Where does this latest final defeat leave us? As we made our way out of Croker, we muttered darkly to ourselves that we’d win no All-Ireland this year. The comment from Kevin McStay in his Mayo News column earlier in the week, to the effect that we have plenty of committed, industrious players but no game-winning ones, seemed, in those dark moments at least, to be particularly apt.
But let’s remember that it’s only April, we’ve had a great run through a tough league campaign and our inability to hold onto the ball in the skating rink conditions of Croke Park was the main reason we lost yesterday. We didn’t take a pasting and overall we’ve emerged from the league campaign in a far better frame of mind than the sorry state we were in prior to it beginning. And don’t forget that we got as far as we did despite the catalogue of injuries we’ve suffered. Not everyone will be back for the Summer – we can’t reasonably expect to see Ciaran Mac or Ronan McGarritty in the colours this year - but others, such as David Brady, Trevor Mortimor and Kenneth O’Malley, almost certainly will be there, along with a few of the U21s. So it’s not all doom and gloom, far from it.
It’s also the case that yesterday’s defeat wasn’t the stuff of nightmares. It would have been better, sure, had we won but I don’t think you’d have seen the same wild scenes of jubilation that Donegal’s followers exhibited had we done so either. We would have derived some satisfaction from it but we’d soon have forgotten it as well, with all thoughts quickly turning to the crunch clash with Galway. The result might, of course, have cost Johnno a few votes in the forthcoming election but with the Galway showdown now certain to take place ahead of polling day, he has ample opportunity to win them all back again before then.
Monday, April 23, 2007
Subscribe to:
Post Comments (Atom)
2 comments:
You raise a serious issue in your last paragraph there, Willie Joe. The Galway match is the first crucial one of the Championship campaign, yet it's virtually certain that the general election campaign will be in full swing during the month of May. Given that O'Mahony is standing as a candidate in Mayo, his focus around that time will be on getting elected.
Do you think that this will have a detrimental effect on Mayo's preparation, particularly in light of the latest Choker at Croker?
Great blog, by the way!
I am worried about the timing of the election, I have to admit, especially if Johnno spends the kind of time out on the stump that the other candidates are sure to. Having said that, he is retired from the teaching so he has plenty of hours to kill. Maybe he could combine open-house training sessions with an obligatory three-hour Fine Gael rally afterwards - that would, I suppose, ensure peace and quiet on the training pitch!
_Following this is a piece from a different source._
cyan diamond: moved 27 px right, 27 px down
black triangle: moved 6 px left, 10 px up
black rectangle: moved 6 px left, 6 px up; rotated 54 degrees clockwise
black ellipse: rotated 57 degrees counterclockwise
He might just be playing a very clever game politically: a win over Galway (perhaps just four days before polling day)is sure to be worth more floating votes than time spent kissing babies, whereas if he puts too much into the campaign and we lose to Galway, he'd be lucky to hold his deposit. I'd say Johnno and the FG hierarchy have all these angles well worked out.
By the way, I don't think Sunday's loss matters in any signifciant way (see today's post for more on this). NFL titles come under the "nice to win but" category, unlike the Sam!
Thanks for your kind comments on the blog, I hope you continue to enjoy it.